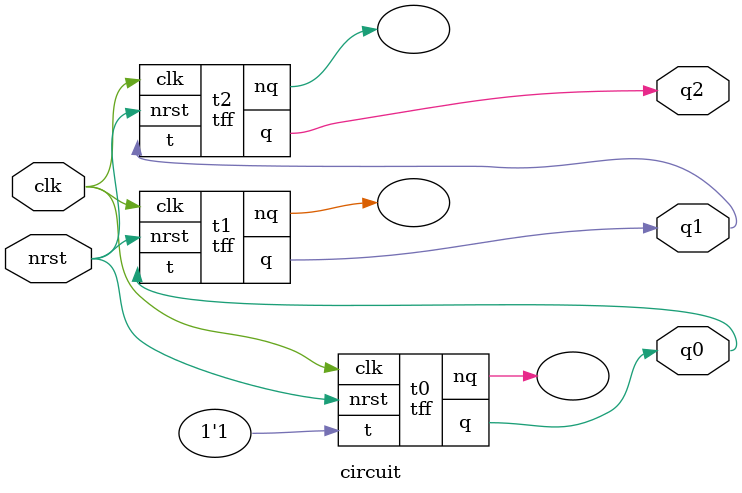
<source format=sv>
module tff(output q, nq, input t, clk, nrst);
logic ns, nr, ns1, nr1, j, k;
nand n1(ns, clk, j), n2(nr, clk, k), n3(q, ns, nq),
n4(nq, nr, q, nrst), n5(ns1, !clk, t, nq),
n6(nr1, !clk, t, q), n7(j, ns1, k), n8(k, nr1, j, nrst);
endmodule
module circuit(output q0, q1, q2, input clk, nrst);
  tff t0(q0,,1,clk,nrst);
  tff t1(q1,,q0,clk,nrst);
  tff t2(q2,,q1,clk,nrst);
endmodule
/*
1 0 0
0 1 0
1 1 1
0 0 0
*/

</source>
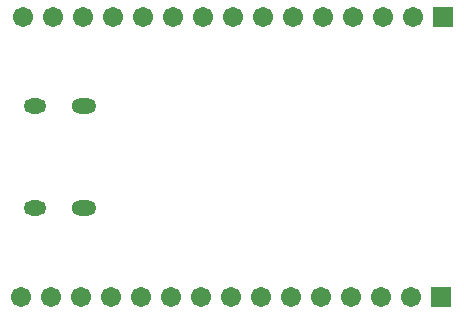
<source format=gbs>
8ebc24da6004435dabba0e82d969f979G04 Layer: TopLayer*
G04 EasyEDA v6.5.9, 2022-08-01 21:18:00*
G04 ac5e******************************************aa,10*
G04 Gerber Generator version 0.2*
G04 Scale: 100 percent, Rotated: No, Reflected: No *
G04 Dimensions in millimeters *
G04 leading zeros omitted , absolute positions ,4 integer and 5 decimal *
G04*
G04 #@! TF.GenerationSoftware,Altium Limited,Altium Designer,20.2.6 (244)*
G04*
G04 Layer_Color=16711935*
%FSLAX25Y25*%
%MOIN*%
G70*
G04*
G04 #@! TF.SameCoordinates,E92D7ACF-12C1-4AFD-9B23-B2C13CE480F4*
G04*
G04*
G04 #@! TF.FilePolarity,Negative*
G04*
G01*
G75*
%ADD53C,0.06706*%
%ADD54R,0.06706X0.06706*%
%ADD55O,0.07487X0.05124*%
%ADD56O,0.08274X0.05124*%
D53*
X346000Y342500D02*
D03*
X356000D02*
D03*
X366000D02*
D03*
X376000D02*
D03*
X386000D02*
D03*
X396000D02*
D03*
X406000D02*
D03*
X416000D02*
D03*
X426000D02*
D03*
X436000D02*
D03*
X446000D02*
D03*
X456000D02*
D03*
X466000D02*
D03*
X476000D02*
D03*
X345500Y249000D02*
D03*
X355500D02*
D03*
X365500D02*
D03*
X375500D02*
D03*
X385500D02*
D03*
X395500D02*
D03*
X405500D02*
D03*
X415500D02*
D03*
X425500D02*
D03*
X435500D02*
D03*
X445500D02*
D03*
X455500D02*
D03*
X465500D02*
D03*
X475500D02*
D03*
D54*
X486000Y342500D02*
D03*
X485500Y249000D02*
D03*
D55*
X349992Y312708D02*
D03*
Y278692D02*
D03*
D56*
X366449D02*
D03*
Y312708D02*
D03*
M02*

</source>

**PROMPT:**
Go line by line through the material above and return each one that includes "source".

**COMPLETED TASK:**
<source format=sv>
</source>
<source format=gbs>
</source>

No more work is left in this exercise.